I just finished the excellent biography of Alexander Hamilton written by Ron Chernow. I would highly recommend it even if you are not a history buff. I should warn you, because of how complex Hamilton’s short life was and how prolific a writer he was, it is a long book. I listened to the audio version – it was 36 hours long!
In it was the story of the Philadelphia epidemic of 1793. Between August and November, 5000 residents died from yellow fever. Dr. Benjamin Rush was the main physician overseeing the treatment of other doctors in the city as well as treating hundreds of patients a day personally.
Dr. Rush’s treatment consisted of bloodletting and giving oral mercury in the form of calomel. Calomel caused explosive diarrhea and vomiting. He argued that any cause of fever was ultimately the same illness and all needed purging. In this time, both of these treatments had largely fallen out of favor with most physicians of the day.
Dr. Rush viewed any lack of efficacy as proof of doctors not trying hard enough. He was famous for taking 80% or more of a patient’s total supply of blood or giving 10 times as much calomel as was given in the past.
In essence, he was doubling down and this is the common trend when an old idea is in its death throes. Those most adherent refuse to believe it was wrong in principle, rather it was not employed vigorously enough in application.

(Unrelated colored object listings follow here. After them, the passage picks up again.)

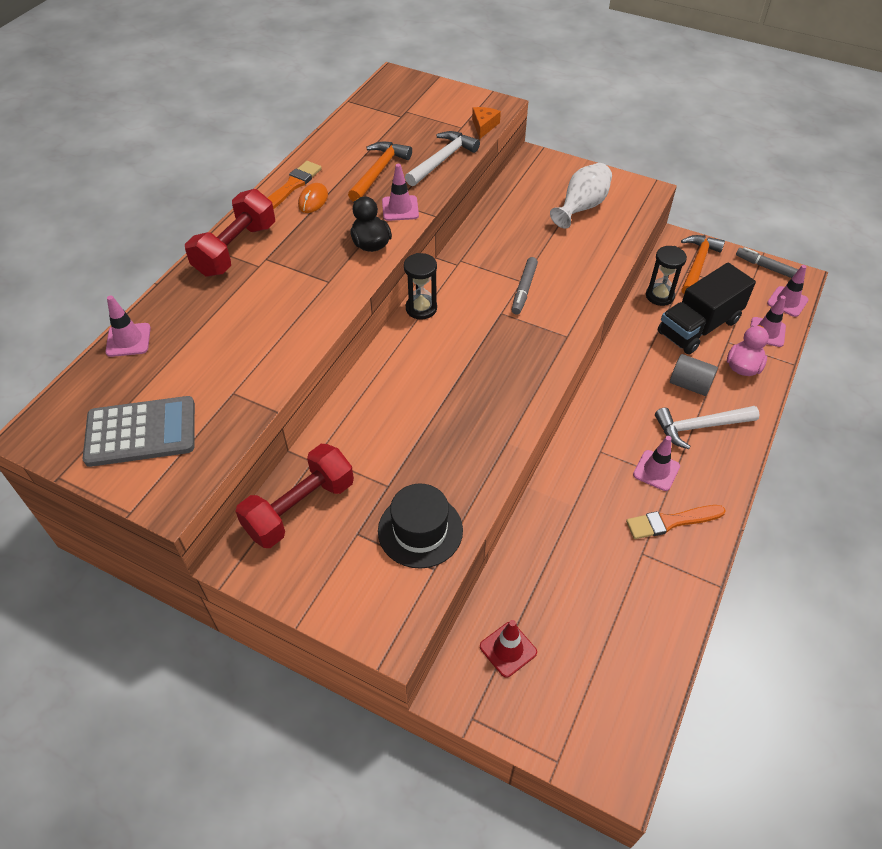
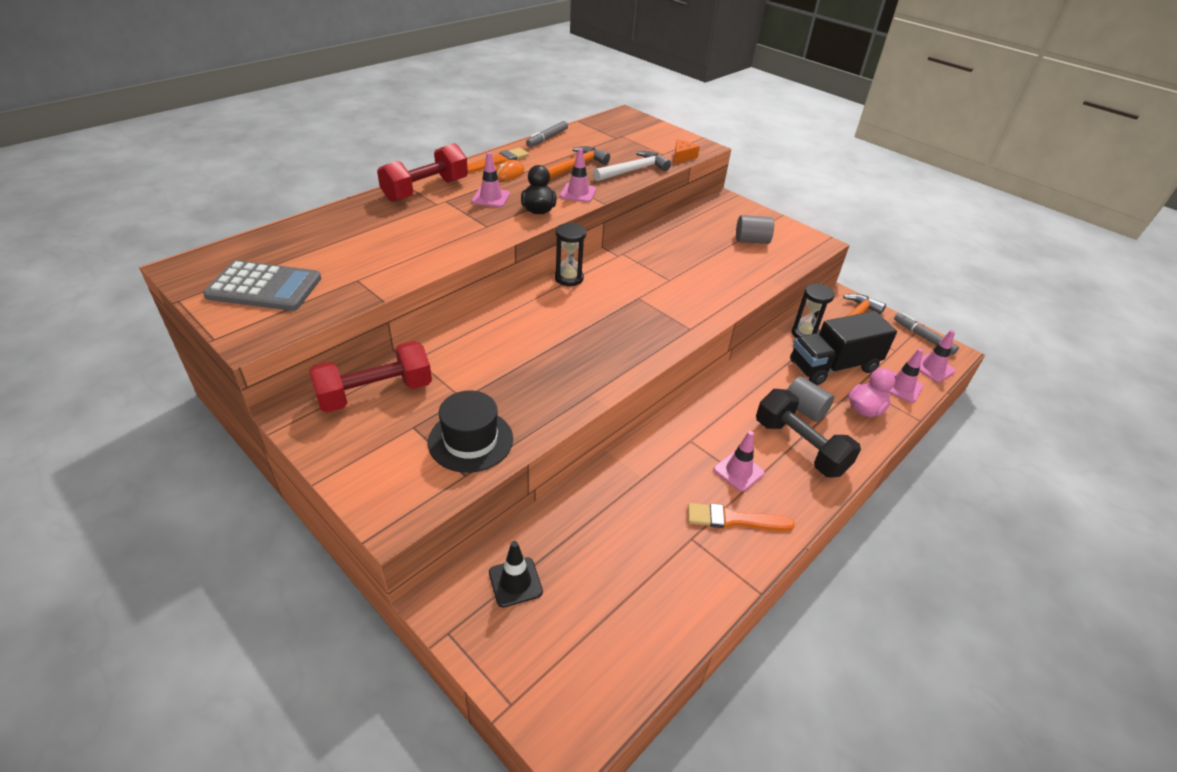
camera: 15 degrees right, 10 degrees down
pink traffic cone [105,295,151,357] -> pink traffic cone moved to [472,152,510,207]
red traffic cone [480,620,537,678] -> black traffic cone [489,541,543,608]
grey marker [512,257,538,315] -> grey marker moved to [526,121,568,147]
white vase [550,163,612,229] -> grey cylinder [736,215,774,244]
white hammer [655,406,759,449] -> black dumbbell [756,389,861,478]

I think today about how the low carb zealots now turn to keto advocates and the paleo true believers now eschew plant-based lectins as well, not just those from grains and legumes.
Alexander Hamilton and his wife were among those who became ill. Since he grew up on the island of St. Croix, he had more first-hand experience with yellow fever and was skeptical of Dr. Rush’s approach.
Hamilton sought out a Dr. Stevens who supported the patient’s well being with rest, hydration, and nutritive herbs. Since yellow fever was often self-limiting, historians feel that Dr. Rush and his work were the cause of far more deaths during the epidemic than the infection itself was.
Hamilton and his wife survived and he became one of Dr. Rush’s most articulate critics.
Hamilton and Rush also differed in their politics. Hamilton lead the emerging Federalist party and Dr. Rush was an avowed anti-federalist. Hamilton and Rush debated in the newspapers. Sadly many readers chose their medicine more based on their party allegiance than on the merits of either argument.
Debates about medical care have gone on since our earliest written records. It is tempting to say both sides have merits or that the truth lies in the middle but this is not true.
The easiest way to sort out what is right is to favor experience and evidence over speculation and principles. Dr. Rush had simple principles that he thought should work. When they did not, he tried harder. Hamilton and his doctor based their approach on direct experience.